Auf krasse Ablehnung stieß auch das babydream-Trainingshöschen von Rossmann. Für nahezu jedes zweite Baby war es zu klein, obwohl die kleinen Probanden mit ihren rund 12 Kilogramm genau in der vom Anbieter angegebenen Gewichtsklasse lagen. Der Slip saugt wenig auf, der Po ist öfter feucht. Lästig war hier das Aufreißen des Seitensaums. Das geht so schwer und letztlich ruckartig, dass fester Inhalt leicht auf dem Boden landen kann. Begeistert waren unsere Eltern hingegen von den Pampers Easy Up Pants. Die sind weich und anschmiegsam, sitzen und passen rundum gut, laufen nicht aus und lassen sich zum Ausziehen bequem aufreißen. Mithilfe des Klebestreifens bekommt man die Packung samt Inhalt auch gut in den Griff – zum Entsorgen.

Die Windel als Slip

Der Slip als Windel ist das jüngste „Kind“ der Branche. An den Seiten geschlossen, wie eine Hose geschnitten und auch so anzuziehen, ist sie für ältere Winzlinge gedacht, die sich nicht mehr im Liegen wickeln lassen wollen. So die Philosophie von Procter & Gamble und dm. Hartmann (Fixies) und Rossmann bieten ihre Slips explizit als Trainingshöschen an. Das Kind soll darin seinen feuchten Allerwertesten spüren, sich unwohl fühlen und dadurch sanft genötigt werden, aufs Töpfchen zu gehen. Klingt logisch, ist aber wenig hilfreich, wenn vieles danebenläuft und die Kleidung verschmutzt.
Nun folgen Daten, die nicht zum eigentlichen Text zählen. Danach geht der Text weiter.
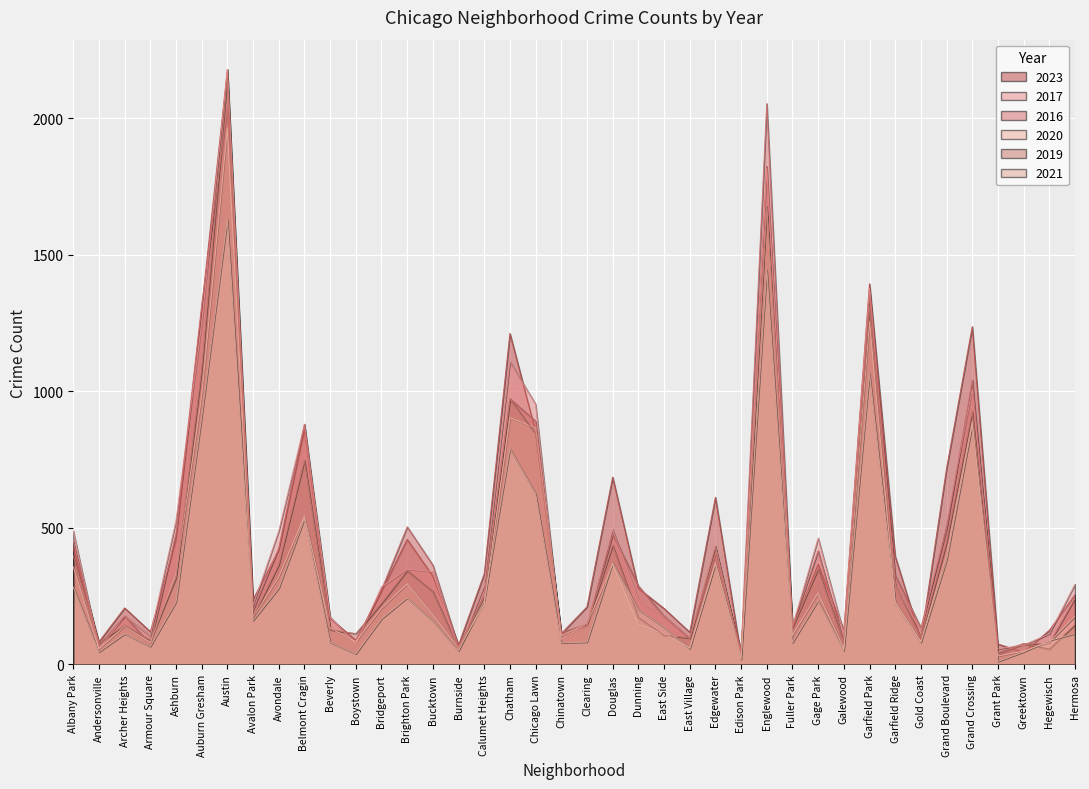

At how many categories does at least one series exceed 41?

40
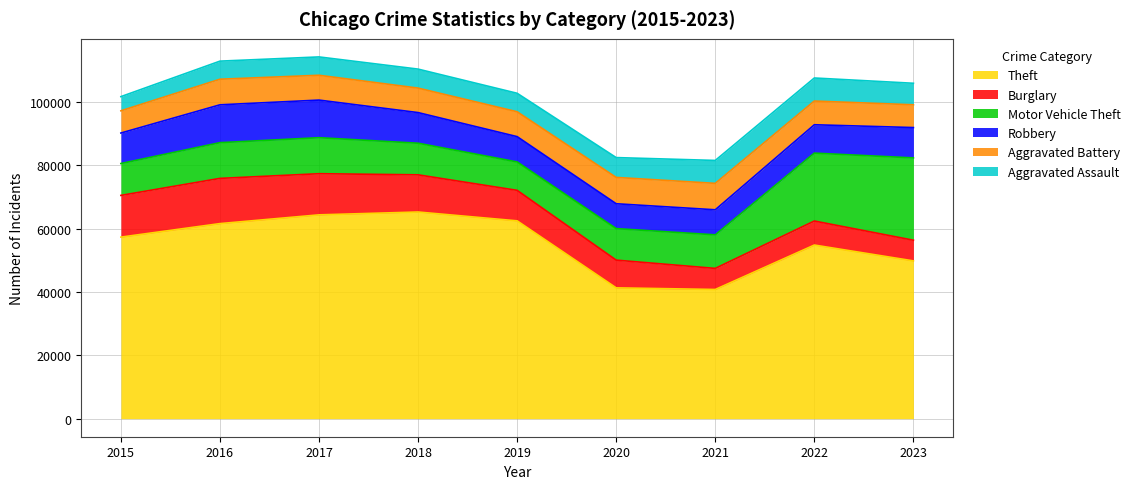

Reading left to right, list all the values displayed in this chart.

Theft: 2015=57350	2016=61621	2017=64386	2018=65287	2019=62492	2020=41324	2021=40807	2022=54846	2023=49840
Burglary: 2015=13184	2016=14289	2017=13001	2018=11747	2019=9638	2020=8758	2021=6661	2022=7595	2023=6533
Motor Vehicle Theft: 2015=10068	2016=11286	2017=11380	2018=9985	2019=8976	2020=9959	2021=10603	2022=21449	2023=26003
Robbery: 2015=9638	2016=11960	2017=11880	2018=9681	2019=7995	2020=7855	2021=7918	2022=8965	2023=9590
Aggravated Battery: 2015=7019	2016=8086	2017=7845	2018=7735	2019=7857	2020=8320	2021=8347	2022=7491	2023=7195
Aggravated Assault: 2015=4480	2016=5712	2017=5793	2018=6001	2019=5841	2020=6263	2021=7242	2022=7281	2023=6801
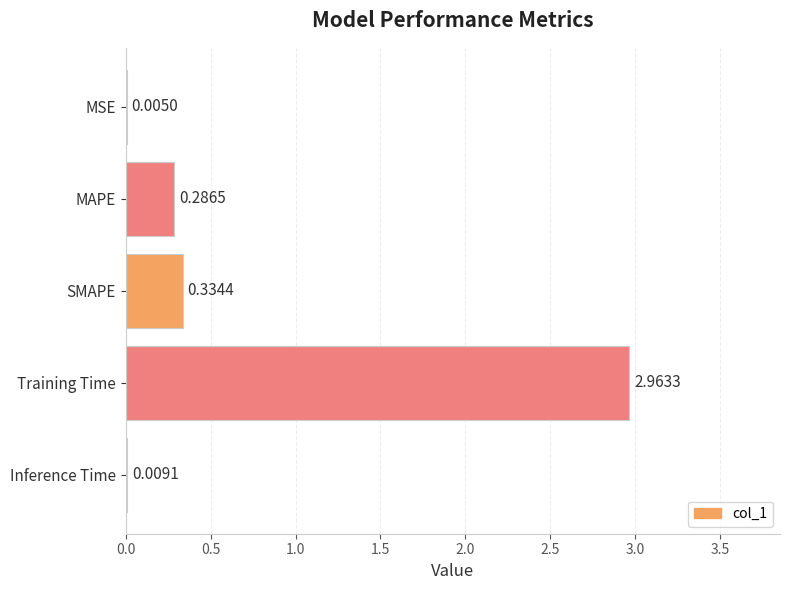

What is the sum of all values?

3.6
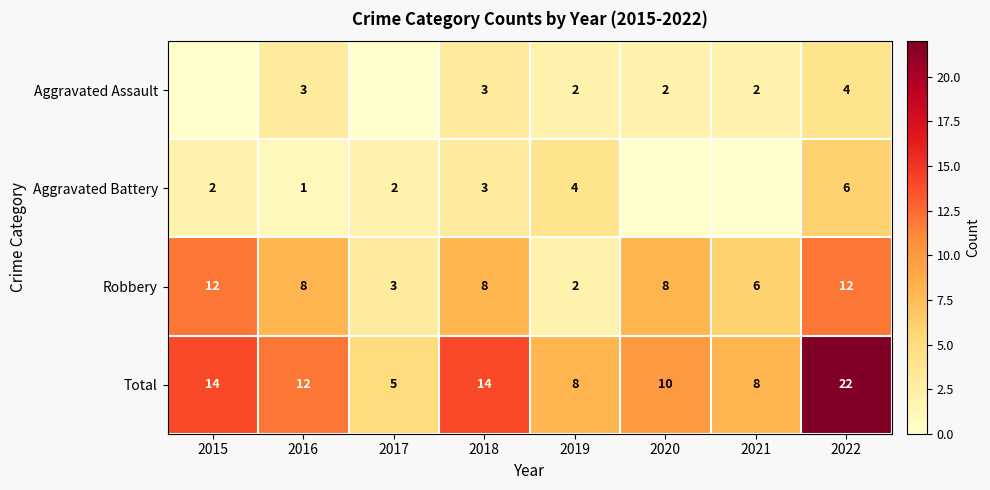

The value of Robbery at 2019 is 1. True or false?

False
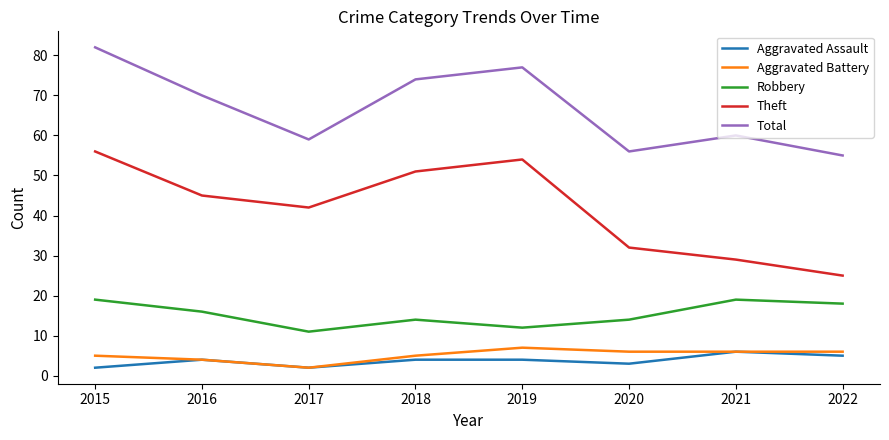

True or false: Robbery and Aggravated Assault cross at least once.

False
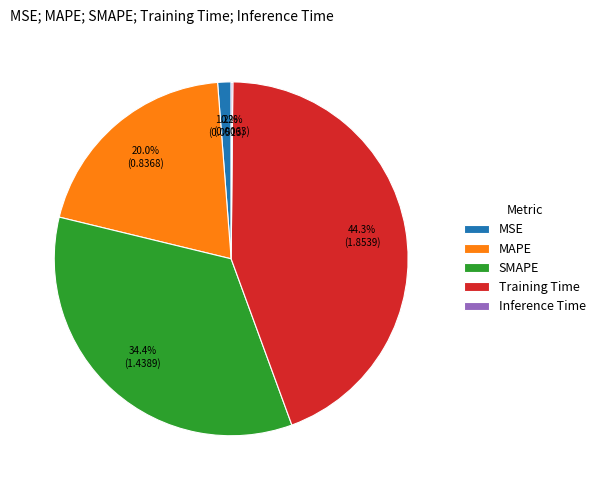

To the nearest percent, what portion does Training Time represent?

44%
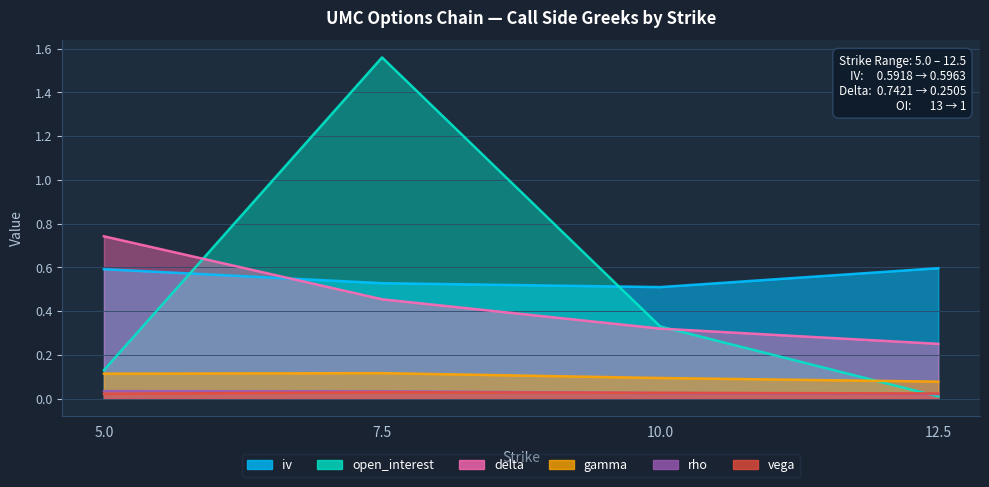

What is the label of the 3rd point from the right?

7.5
Wann ein Kind trocken wird, hängt stark von der körperlichen und geistigen Entwicklung ab. Erst um den zweiten Geburtstag herum kann es Stuhl- und Harndrang bewusst wahrnehmen und einen Zusammenhang zur vollen Windel herstellen. Bis die Kontrolle über die Schließmuskeln funktioniert, es Bescheid sagen und später auch vorsorglich auf die Toilette gehen kann, vergehen Monate. Jedes Kind braucht seine ganz individuelle Zeit, bis das auch nachts ganz ohne Pannen klappt. Druck ist nach Ansicht von Experten dabei wenig hilfreich.